Daily Droppings: “So Hot”

Special thanks to Sandra from What Sandra Thinks who has created a series of daily prompts for the month of February, which are the inspiration for this series.


The prompt: “So Hot”


Steamy Nights

Originally published 10 July 2021|Monty’s Blahg

As the weather turns hot and steamy, my thoughts turn to the summer of 1996.

Married two months, but still living separately, I travelled from Fukushima, Japan to Shanghai, China to visit my new wife. Our marriage had been a quick civil affair in Shanghai and I’ve written about it previously. It’s a true lost in translation story that I’ll re-share another time.

The day after receiving our marriage certificate, I’d left for a three month work assignment in Japan and so we’d had very little time together as a married couple and hadn’t yet established a home together in Shanghai. It was in late June 1996 when I arrived back in Shanghai for a visit. We spent our days looking for a place to rent under the high hot sun and our nights sweating in my wife’s non-air conditioned apartment trying to sleep under the moonlight. 

For those of you not familiar with Shanghai, it is known for having relatively cold winters and hot, muggy, rainy summers. Having grown up in Vermont, a decidedly cooler environment, I found the Shanghai summer climate stifling hot and humid. I’d equate it to how I felt when visiting Georgia or Florida in the states. 

As I write this I’m sitting in my Shanghai Garden under an umbrella. Listening to all sorts of birds and bugs chirping. Today is relatively temperate at 90F/32C but the heat index makes it feel like 106F/40C. It will drop a bit at night, but not enough to make it comfortable. Meanwhile, in my childhood home state of Vermont today’s high is anticipated to be 73F/23C. So, basically what I‘m saying is that my body was not equipped for the steamy Shanghai summer weather back when I arrived that late June in 1996.
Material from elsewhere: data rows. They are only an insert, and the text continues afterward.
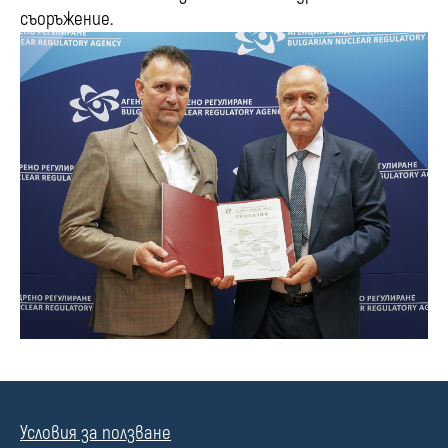
съоръжение.
Условия за ползване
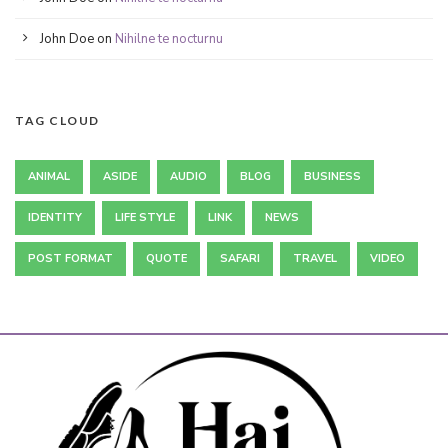
John Doe
on
Nihilne te nocturnu
TAG CLOUD
ANIMAL
ASIDE
AUDIO
BLOG
BUSINESS
IDENTITY
LIFE STYLE
LINK
NEWS
POST FORMAT
QUOTE
SAFARI
TRAVEL
VIDEO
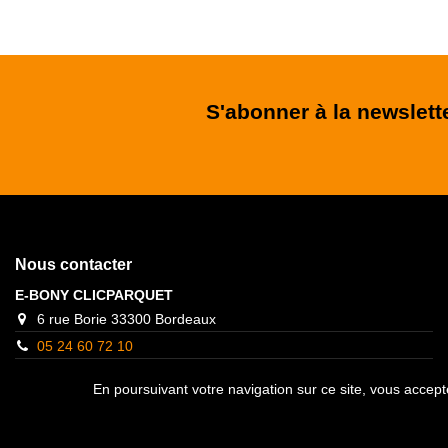
S'abonner à la newslett
Nous contacter
E-BONY CLICPARQUET
6 rue Borie 33300 Bordeaux
05 24 60 72 10
contact@clicparquet.fr
En poursuivant votre navigation sur ce site, vous accepte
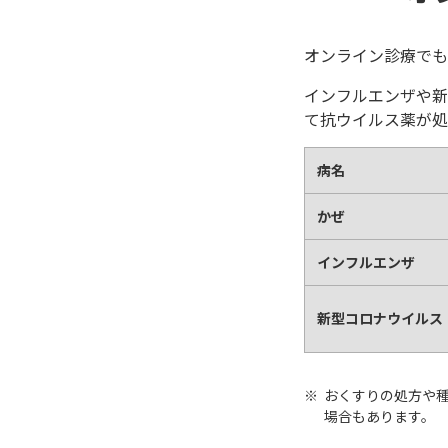
オンライン診療でも
インフルエンザや新
て抗ウイルス薬が処
病名
かぜ
インフルエンザ
新型コロナウイルス
おくすりの処方や
場合もあります。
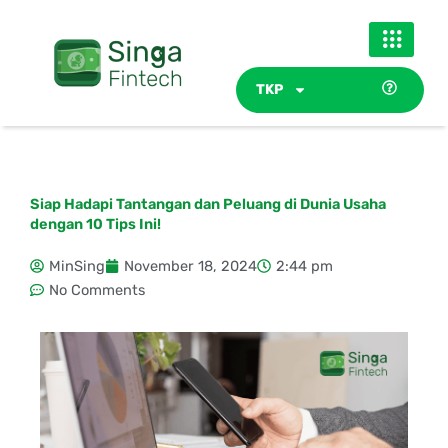
Skip
to
content
TKP
Siap Hadapi Tantangan dan Peluang di Dunia Usaha
dengan 10 Tips Ini!
MinSing
November 18, 2024
2:44 pm
No Comments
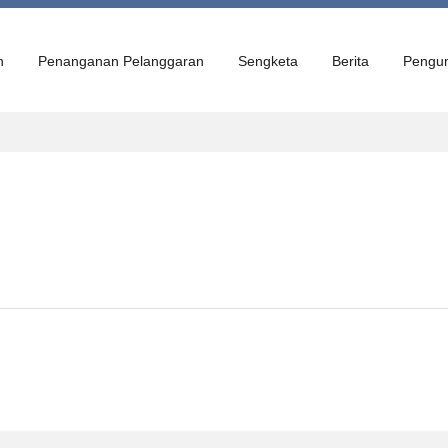
n
Penanganan Pelanggaran
Sengketa
Berita
Pengu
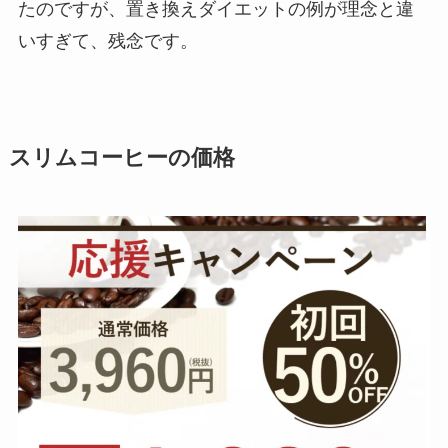
たのですが、置き換えダイエットの例が理念と違
いすぎて、残念です。
スリムコーヒーの価格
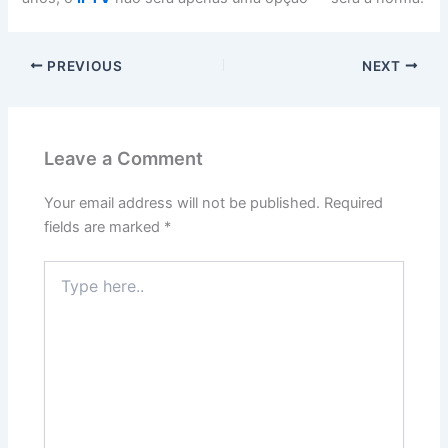
PREVIOUS
NEXT
Leave a Comment
Your email address will not be published.
Required
fields are marked
*
Type
here..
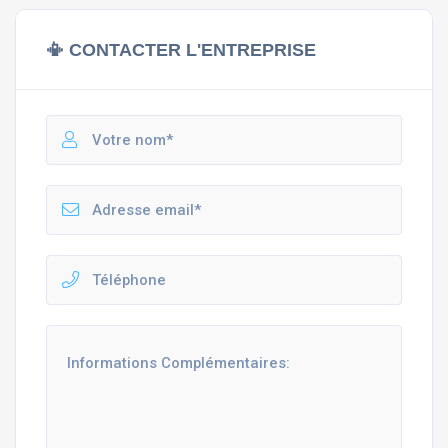
📳 CONTACTER L'ENTREPRISE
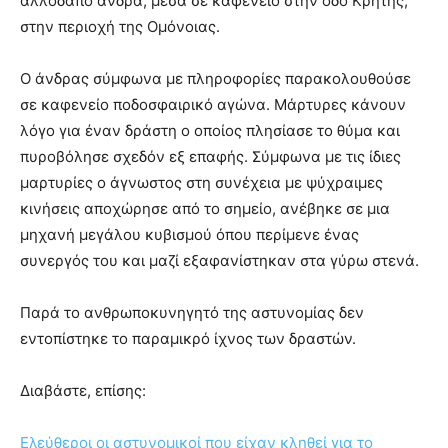
αλλοδαπό άνδρα, μέσα σε καφενείο στην οδό Κρήτης,
στην περιοχή της Ομόνοιας.
Ο άνδρας σύμφωνα με πληροφορίες παρακολουθούσε
σε καφενείο ποδοσφαιρικό αγώνα. Μάρτυρες κάνουν
λόγο για έναν δράστη ο οποίος πλησίασε το θύμα και
πυροβόλησε σχεδόν εξ επαφής. Σύμφωνα με τις ίδιες
μαρτυρίες ο άγνωστος στη συνέχεια με ψύχραιμες
κινήσεις αποχώρησε από το σημείο, ανέβηκε σε μια
μηχανή μεγάλου κυβισμού όπου περίμενε ένας
συνεργός του και μαζί εξαφανίστηκαν στα γύρω στενά.
Παρά το ανθρωποκυνηγητό της αστυνομίας δεν
εντοπίστηκε το παραμικρό ίχνος των δραστών.
Διαβάστε, επίσης:
Ελεύθεροι οι αστυνομικοί που είχαν κληθεί για το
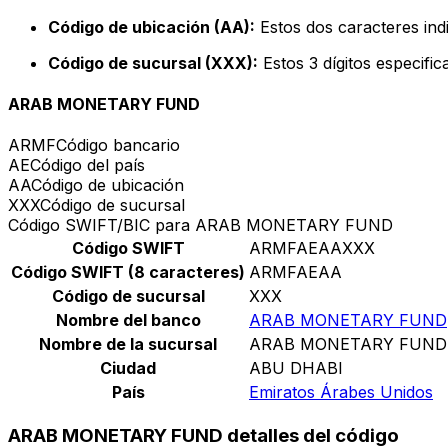
Código de ubicación (AA):
Estos dos caracteres indi
Código de sucursal (XXX):
Estos 3 dígitos especifi
ARAB MONETARY FUND
ARMF
Código bancario
AE
Código del país
AA
Código de ubicación
XXX
Código de sucursal
Código SWIFT/BIC para ARAB MONETARY FUND
Código SWIFT
ARMFAEAAXXX
Código SWIFT (8 caracteres)
ARMFAEAA
Código de sucursal
XXX
Nombre del banco
ARAB MONETARY FUND
Nombre de la sucursal
ARAB MONETARY FUND
Ciudad
ABU DHABI
País
Emiratos Árabes Unidos
ARAB MONETARY FUND detalles del código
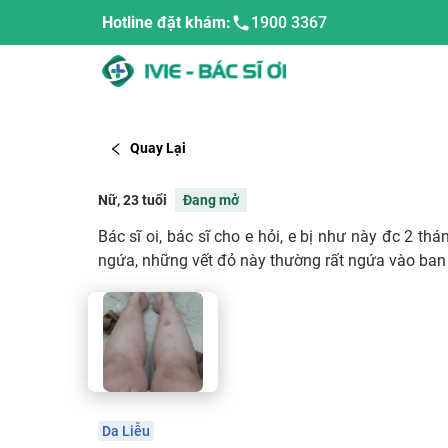
Hotline đặt khám:
1900 3367
Quay Lại
Nữ, 23 tuổi
Đang mở
Bác sĩ oi, bác sĩ cho e hỏi, e bị như này đc 2 thán
ngứa, những vết đỏ này thường rất ngứa vào ban đ
Da Liễu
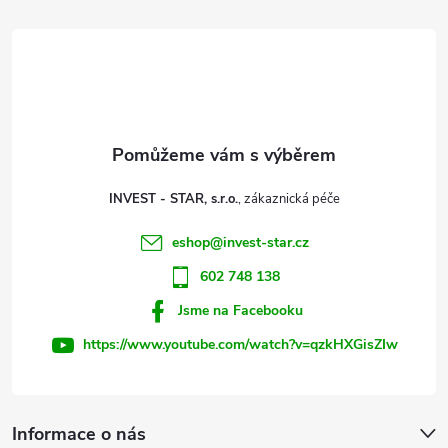
á
p
a
t
INVEST - STAR, s.r.o.
í
eshop
@
invest-star.cz
602 748 138
Jsme na Facebooku
https://www.youtube.com/watch?v=qzkHXGisZIw
Informace o nás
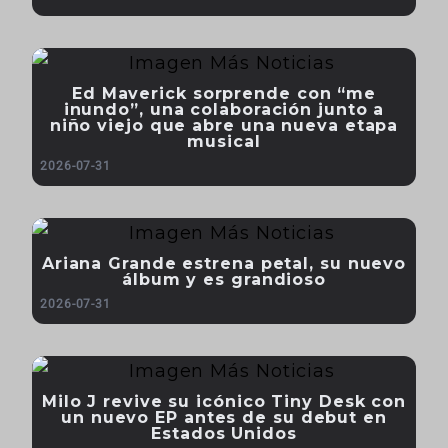
Ed Maverick sorprende con “me
inundo”, una colaboración junto a
niño viejo que abre una nueva etapa
musical
2026-07-31
Ariana Grande estrena petal, su nuevo
álbum y es grandioso
2026-07-31
Milo J revive su icónico Tiny Desk con
un nuevo EP antes de su debut en
Estados Unidos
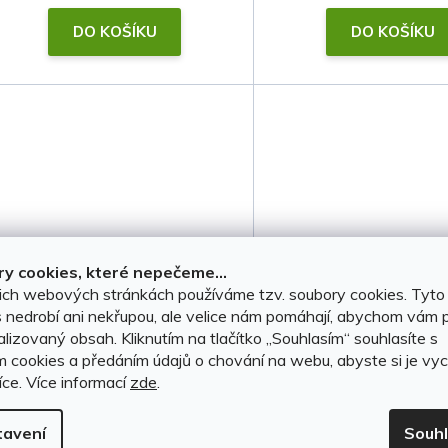
t
DO KOŠÍKU
DO KOŠÍKU
ů
y cookies, které nepečeme...
ich webových stránkách používáme tzv. soubory cookies. Tyto
Poklice na kola Suzuki 15"
Poklice na kola Suzu
 nedrobí ani nekřupou, ale velice nám pomáhají, abychom vám p
lizovaný obsah. Kliknutím na tlačítko ,,Souhlasím“ souhlasíte s
(typ 23) • 4 ks
(typ 3) • 4 ks
m cookies a předáním údajů o chování na webu, abyste si je vyc
íce.
Více informací
zde
.
SKLADEM, ihned k odeslání
SKLADEM, ihned k ode
(>5 sada)
(>5 sada)
tavení
Souh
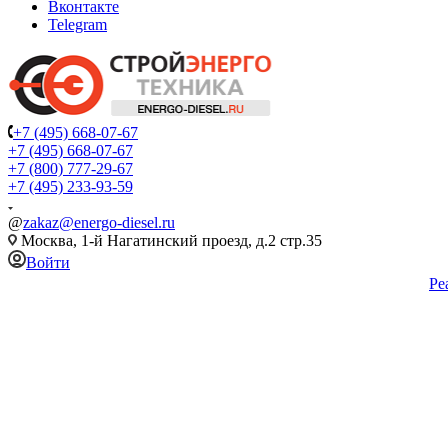
Вконтакте
Telegram
+7 (495) 668-07-67
+7 (495) 668-07-67
+7 (800) 777-29-67
+7 (495) 233-93-59
@
zakaz@energo-diesel.ru
Москва, 1-й Нагатинский проезд, д.2 стр.35
Войти
Ре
My Shanghai Garden – June 2021

So what do you do when the weather is so hot and you don’t have air conditioning? You can open the windows to catch any available breeze, but then you let in all the leftover dust from the day’s construction that was still hanging in the air (Shanghai was and continues to be a thriving construction zone). You can use an electric fan…and we absolutely did. It buzzed loudly next to the bed. But blowing air around that is hotter than your body temperature doesn’t do much good. The answer, as I learned a bit painfully, was applying a bit thermodynamic thinking. In this case, that meant sleeping on surfaces that would conduct the body heat away from your skin. I believe the practice of sleeping on grass-woven mats, wooden slats, or even concrete floors is fairly common across Asia when air conditioning isn’t available (or is just too expensive to run). For us, we were using a woven bamboo mat called a “xiezi”. 

Xiezi technology has varied over the years. From the roughly woven bamboo mats of that time…to “mahjong-style” bamboo mats…to modern mats that are of a composition that’s a mystery to me but quite flexible and soft. Even with air conditioning we use a xiezi for sleeping during the hottest months to this day. The worst design by far was the mahjong-style mats. They provided the best cooling, but if you moved, the bamboo tiles would pinch your skin so badly that I would wake up with welts all across my body. The rough woven bamboo mats of 1996 were not much better. At least for a western man like myself that sports a bit of body hair. Unless I slept absolutely still, my leg hair would get caught between the strands of the mat and be yanked out with any movement. After one week on that bed my knees were bald and my eyes were bloodshot from lack of sleep (I don’t know about you, but I don’t sleep well knowing that I’m about to be plucked). The modern xiezi are merciful and my knees are fuzzy again.

After the steamy, mostly sleepless nights, I was exhausted as we travelled across the city to look at various apartments. To me, location didn’t matter. To me, the number or rooms was irrelevant. All I cared about was making sure that the place had air conditioning. I’d come to Shanghai hoping for some steamy nights with my hot wife, but not like these. I was miserable. My wife on the other hand had very specific requirements and we ended up having to do quite a bit of searching to find what she wanted – a well located 3-bedroom upper level apartment with a bright, modern look (and, yes, air conditioning) . I had no idea why we needed three bedrooms, but I agreed out of exhaustion and an innate understanding that I best listen. This was her hometown after all. She would know best.

I’d later find out that the apartment was a great choice. Location was critical due to the heavy traffic and this was right on the shuttle bus route for my work. The upper level apartment collected less construction dust and the modern surfaces were easy to keep clean. It had air conditioning. As for the three bedrooms, well, surprise to me when on moving day her parents showed up. As an American, this never even occurred to me. As a Chinese, it never even occurred to my wife otherwise. Twenty-five plush years later we are still all living together. That’s the happily-ever-after part of the story. But it wasn’t always so smooth. That’s a topic for another time.